The diesel claims an economy figure of 67mpg and CO2 emissions of 110g/km, resulting in a tax bill of just £20 a year and a 20% Benefit-in-Kind (BiK) rating for company car buyers. The petrol engine is capable of 41mpg and its CO2 emissions of 154g/km mean tax is much higher at £180 per year. While significantly more costly to run than the diesel, the petrol engine is relatively efficient considering how powerful it is.
That power will take the petrol model to over 150mph but the car is also very entertaining to drive in corners. It may not be as capable or involving as the Megane and the Leon Cupra but it's more exciting than the Golf GTI, and it also manages to be comfortable and practical for family life at the same time. The ride can feel firm sometimes and the front wheels occasionally lose grip under hard acceleration, but overall the setup is conducive to excellent cornering and confidence-inspiring steering.
In terms of practicality, the Focus ST doesn’t suffer compared to the standard model. You can only get with five doors, which makes getting people and/or luggage in and out of the back seats easy, while the boot holds the same 316 litres as the standard car, although this is a little bit behind some rivals.
You can have your Focus ST in one of three trim levels: ST1, ST2 and ST3. The entry-level ST1 model includes a bodykit, 18-inch alloy wheels, Recaro seats, sports suspension, DAB digital radio and Ford's SYNC infotainment system.
We think the mid-range ST2 strikes the best balance between price and equipment of the three, as it includes dual-zone climate control and a fast-demisting windscreen, as well as automatic lights and rain-sensing wipers.

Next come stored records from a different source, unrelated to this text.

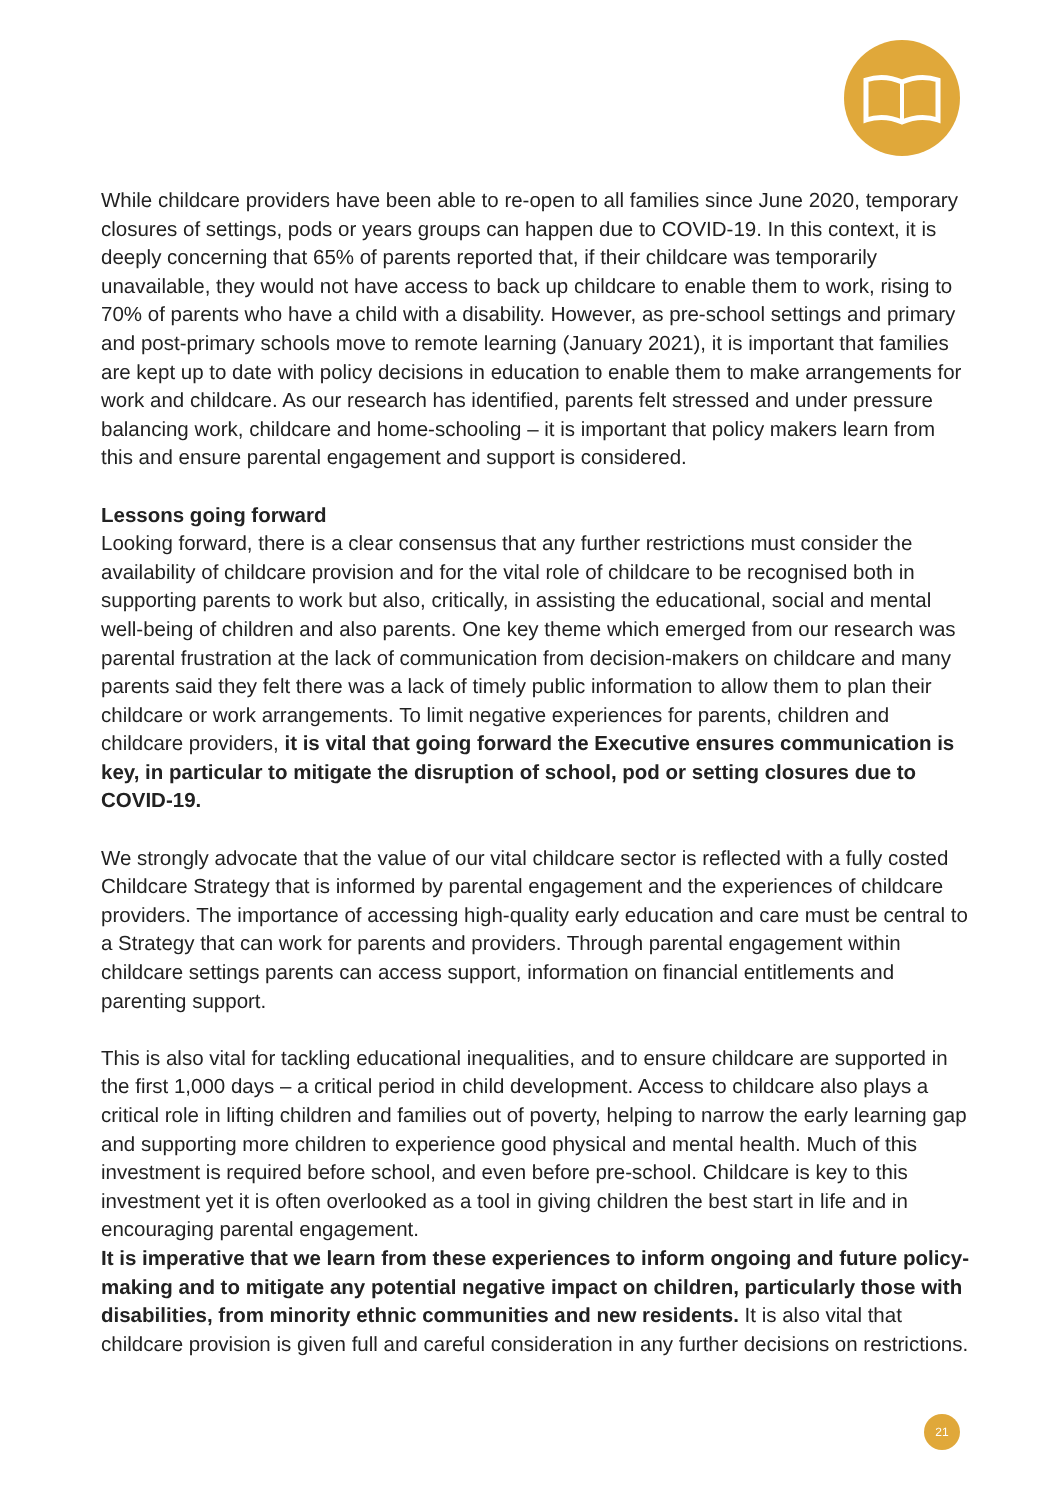While childcare providers have been able to re-open to all families since June 2020, temporary closures of settings, pods or years groups can happen due to COVID-19. In this context, it is deeply concerning that 65% of parents reported that, if their childcare was temporarily unavailable, they would not have access to back up childcare to enable them to work, rising to 70% of parents who have a child with a disability. However, as pre-school settings and primary and post-primary schools move to remote learning (January 2021), it is important that families are kept up to date with policy decisions in education to enable them to make arrangements for work and childcare. As our research has identified, parents felt stressed and under pressure balancing work, childcare and home-schooling – it is important that policy makers learn from this and ensure parental engagement and support is considered.
Lessons going forward
Looking forward, there is a clear consensus that any further restrictions must consider the availability of childcare provision and for the vital role of childcare to be recognised both in supporting parents to work but also, critically, in assisting the educational, social and mental well-being of children and also parents. One key theme which emerged from our research was parental frustration at the lack of communication from decision-makers on childcare and many parents said they felt there was a lack of timely public information to allow them to plan their childcare or work arrangements. To limit negative experiences for parents, children and childcare providers, it is vital that going forward the Executive ensures communication is key, in particular to mitigate the disruption of school, pod or setting closures due to COVID-19.
We strongly advocate that the value of our vital childcare sector is reflected with a fully costed Childcare Strategy that is informed by parental engagement and the experiences of childcare providers. The importance of accessing high-quality early education and care must be central to a Strategy that can work for parents and providers. Through parental engagement within childcare settings parents can access support, information on financial entitlements and parenting support.
This is also vital for tackling educational inequalities, and to ensure childcare are supported in the first 1,000 days – a critical period in child development. Access to childcare also plays a critical role in lifting children and families out of poverty, helping to narrow the early learning gap and supporting more children to experience good physical and mental health. Much of this investment is required before school, and even before pre-school. Childcare is key to this investment yet it is often overlooked as a tool in giving children the best start in life and in encouraging parental engagement.
It is imperative that we learn from these experiences to inform ongoing and future policy-making and to mitigate any potential negative impact on children, particularly those with disabilities, from minority ethnic communities and new residents. It is also vital that childcare provision is given full and careful consideration in any further decisions on restrictions.
21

As it’s essentially the same car as the standard Ford Focus, the ST has the same five-star Euro NCAP crash safety rating. It gets all the same safety equipment as the standard hatchback, including tyre-pressure monitoring.
Ford doesn’t have the greatest reputation for reliability, but the Focus fared reasonably well in our 2015 Driver Power customer satisfaction survey. Overall, it was ranked 65th out of 200 cars by owners, while it came 56th for reliability, so the ST should prove to be a decent long-term proposition.